Recorded data:

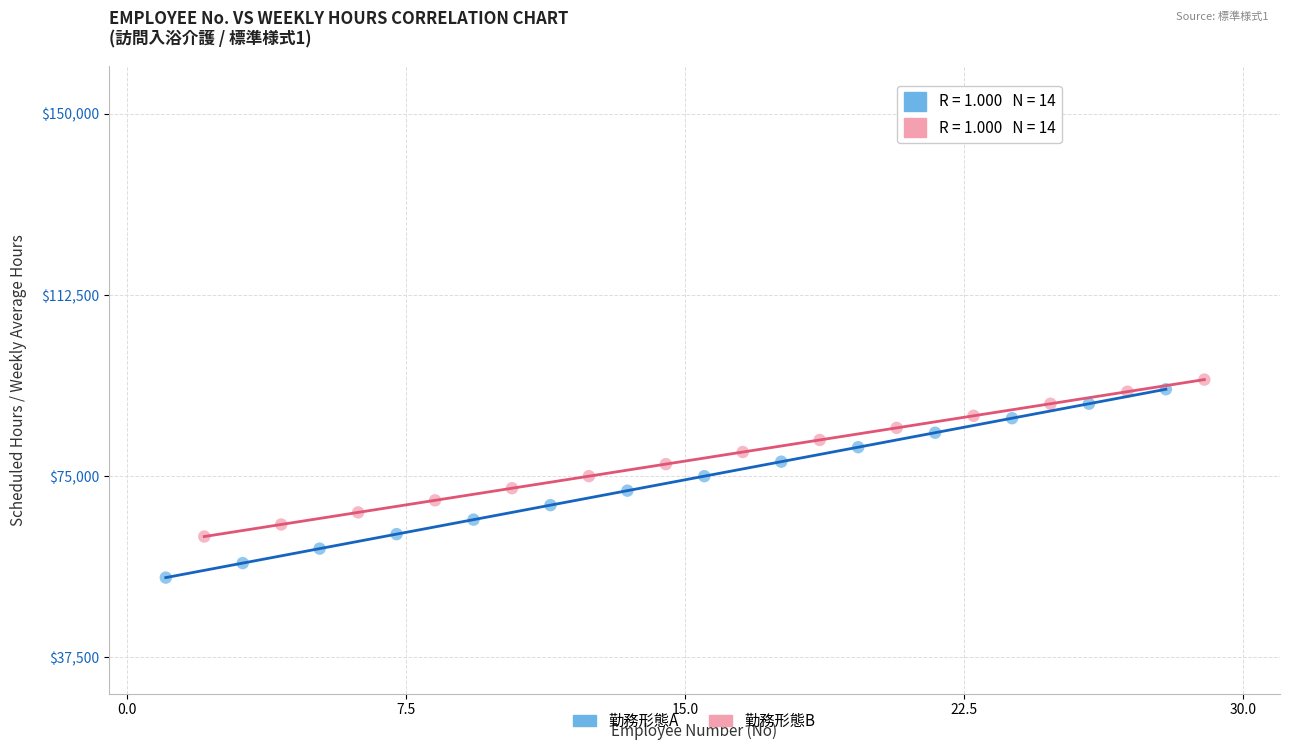

Which series contains the lowest Y value?

勤務形態A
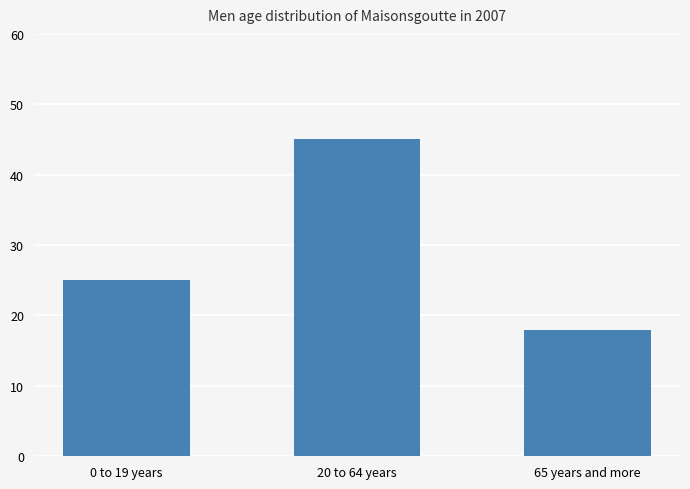

Does the chart contain any negative values?

No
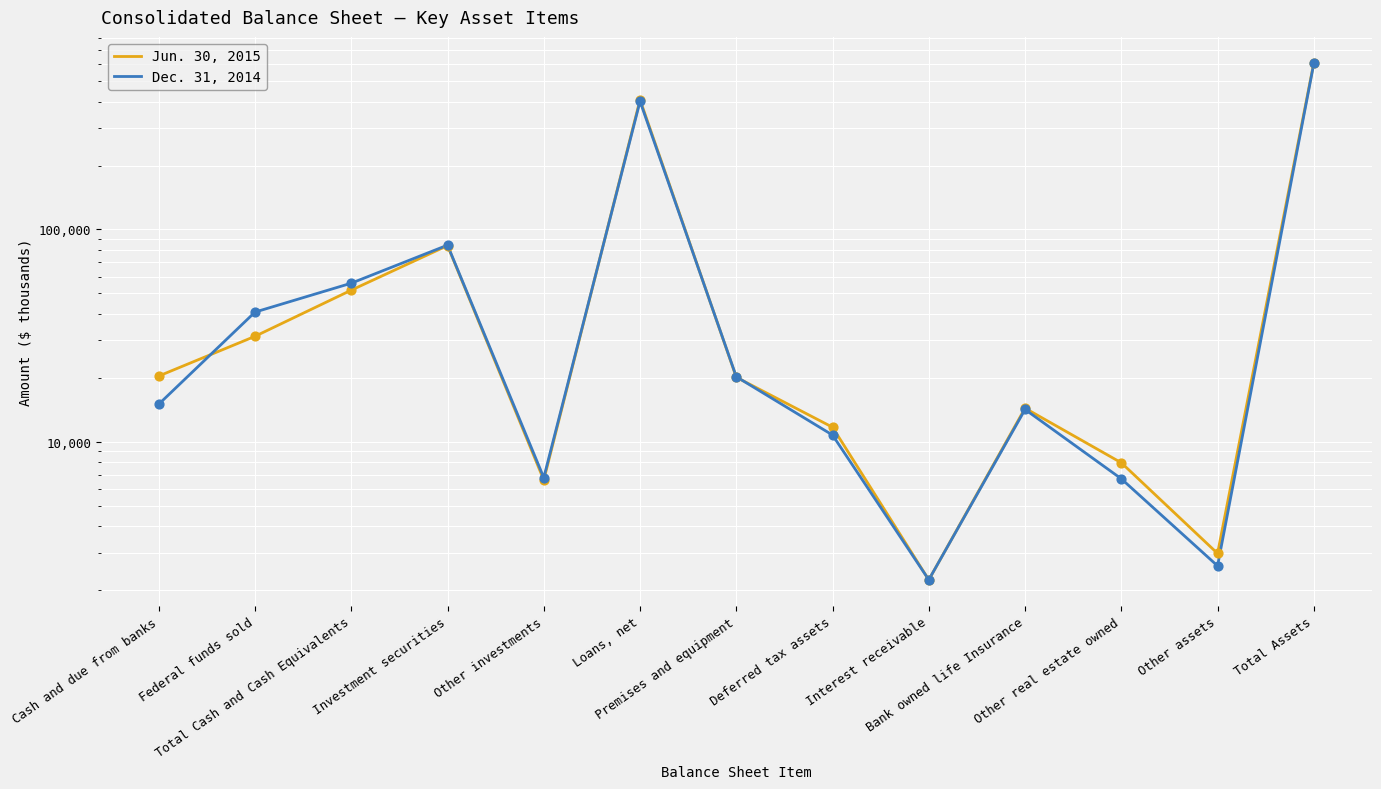

Which series has the largest total across all categories?

Jun. 30, 2015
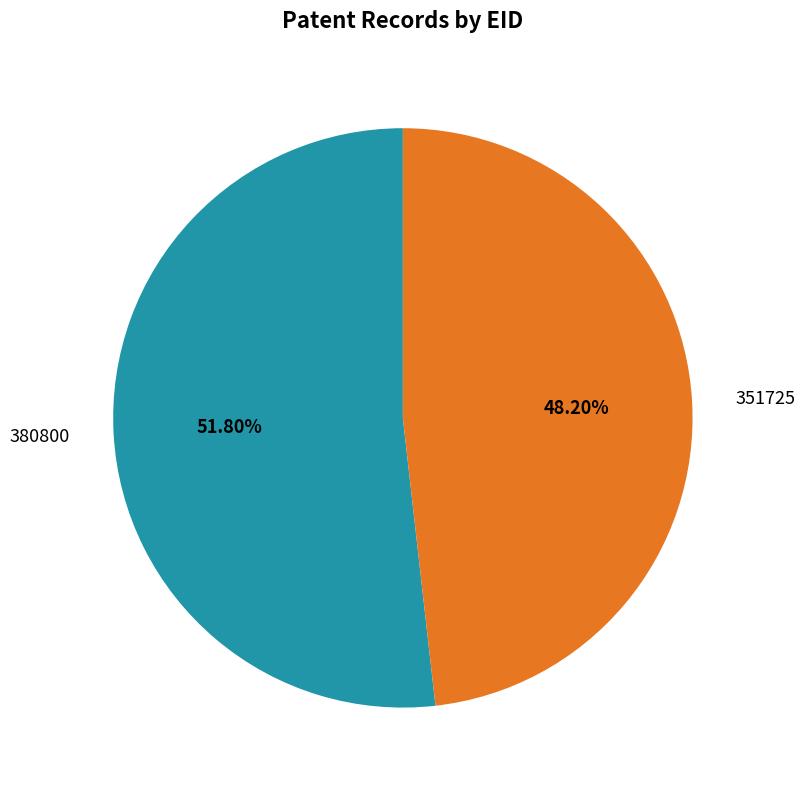

What is the ratio of the value at 380800 to the value at 351725?

1.1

WORK REQUEST: Reproduce every line of the listing above verbatim, omitting the pictures.

SOLUTION:
Which series contains the lowest Y value?

勤務形態A

Does the chart contain any negative values?

No

Which series has the largest total across all categories?

Jun. 30, 2015

What is the ratio of the value at 380800 to the value at 351725?

1.1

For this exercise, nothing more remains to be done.